R.I. school board sued over controversial executive session


By Steve Brown, executive director, Rhode Island ACLU

Never underestimate the creativity of public bodies seeking to conduct meetings in private. That’s one lesson we’ve learned in seeking to halt a disturbing trend in Rhode Island of unlawful private meetings to discuss legal-related matters.  For the second time in six months, we have filed an Open Meetings Act lawsuit against a school committee for violating the law’s provisions governing the holding of executive sessions.

The latest suit, filed against the East Providence School Committee, alleges that the committee illegally met in private in September 2009 to discuss what it called a “Public Comment Lawsuit.” However, that lawsuit doesn’t exist. In fact, when we filed an open records request to obtain copies of any documents related to this “lawsuit,” the school committee responded that no documents existed. What they most likely secretly discussed was a letter that the ACLU had sent,  seeking background documents on the committee’s “public comment” policies, which had been a source of great community controversy. Their most recent policy, which had caused an uproar, required people desiring to speak at committee meetings to submit a formal written request at least one week in advance. Somehow, seeking information about the policy was enough to turn things into an imaginary “lawsuit” against it.

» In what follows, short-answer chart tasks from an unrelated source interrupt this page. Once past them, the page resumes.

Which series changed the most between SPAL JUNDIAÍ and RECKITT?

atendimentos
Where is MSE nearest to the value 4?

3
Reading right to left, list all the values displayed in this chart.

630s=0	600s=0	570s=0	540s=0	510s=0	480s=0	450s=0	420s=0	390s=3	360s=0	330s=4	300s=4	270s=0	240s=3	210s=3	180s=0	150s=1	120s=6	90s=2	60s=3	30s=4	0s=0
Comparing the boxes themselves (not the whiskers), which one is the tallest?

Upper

Last August, we filed a similar suit against a closed meeting that the Barrington School Committee held to discuss the merits of a mandatory breathalyzer policy for students attending school dances. Like East Providence, the school committee relied on the “litigation” exemption to meet in private, when at the time of the executive session there was no litigation pending or threatened and there was not even a specific policy in place that could have been challenged through litigation. Instead, the school committee argued that a letter the ACLU had sent raising policy concerns about breathalyzer testing constituted a “threat” of litigation authorizing a closed meeting.

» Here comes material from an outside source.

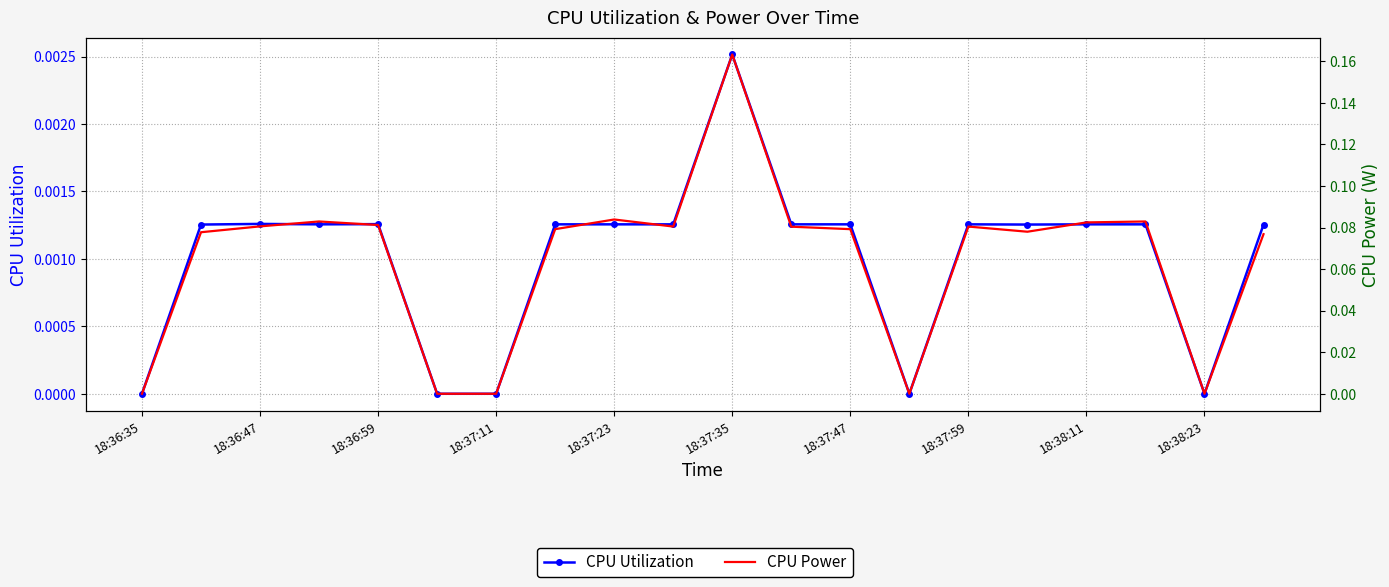

True or false: CPU Utilization has more than 1 points higher than both neighbors.

True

In both cases, school committees have stretched what was supposed to be a narrow exemption – allowing public bodies to discuss necessary legal strategy – into an exception that swallows the rule. Recently, a judge denied Barrington’s motion for summary judgment, and we are hopeful our suits will ultimately end this trend of treating any curiosity or criticism about a policy into “potential litigation” that can be discussed in secret.